Gather all lines in the records below that include the word "root".

--- Information provided Enclosed Below ---

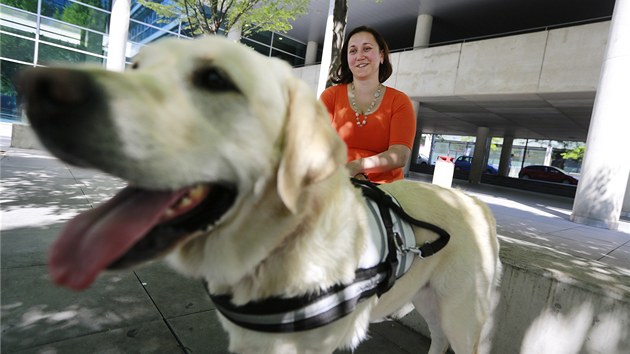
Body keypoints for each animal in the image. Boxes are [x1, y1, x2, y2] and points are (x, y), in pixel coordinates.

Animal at [17, 36, 504, 354]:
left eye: (215, 79)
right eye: (135, 67)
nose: (37, 86)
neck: (276, 250)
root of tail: (475, 204)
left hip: (462, 312)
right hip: (432, 300)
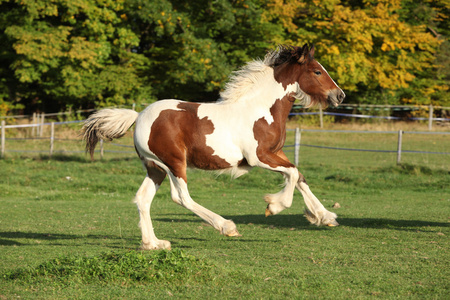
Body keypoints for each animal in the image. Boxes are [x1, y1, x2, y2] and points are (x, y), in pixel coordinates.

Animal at [83, 44, 344, 250]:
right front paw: (274, 206)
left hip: (155, 167)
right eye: (317, 71)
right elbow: (292, 174)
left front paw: (325, 217)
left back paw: (153, 244)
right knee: (181, 197)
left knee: (143, 199)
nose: (340, 95)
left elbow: (299, 175)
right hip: (174, 162)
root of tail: (138, 116)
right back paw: (227, 226)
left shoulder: (276, 153)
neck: (261, 110)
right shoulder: (259, 157)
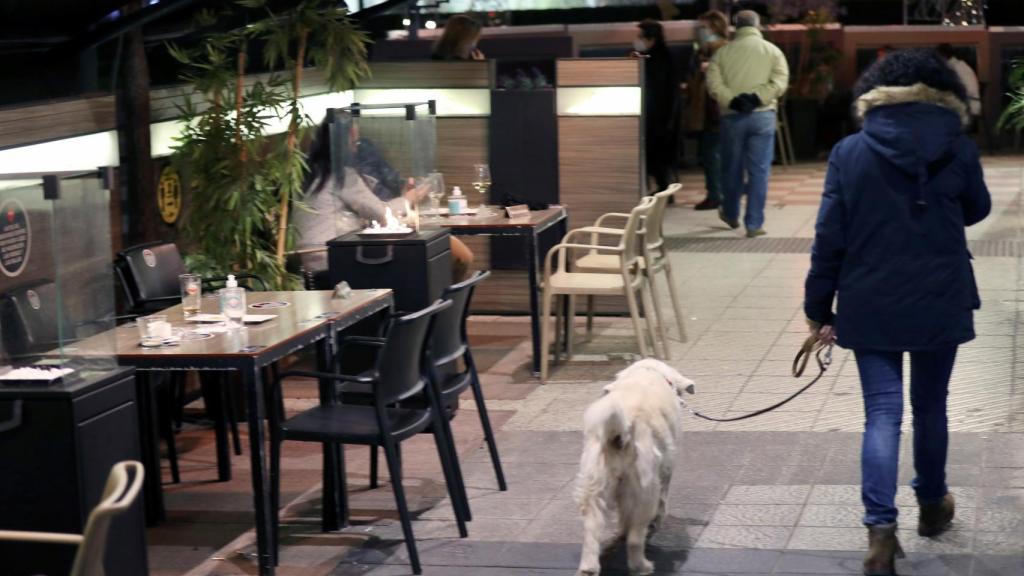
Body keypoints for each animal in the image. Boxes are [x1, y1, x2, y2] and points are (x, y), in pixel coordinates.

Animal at [577, 356, 696, 569]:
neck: (647, 373)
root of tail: (618, 435)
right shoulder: (666, 473)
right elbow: (661, 505)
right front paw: (655, 523)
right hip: (644, 490)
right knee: (635, 538)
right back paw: (641, 565)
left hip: (595, 486)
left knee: (592, 530)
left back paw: (588, 568)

--- End of Enclosed Information provided ---

Result of the exercise:
root of tail: (475, 204)
root of tail: (138, 116)
root of tail: (618, 435)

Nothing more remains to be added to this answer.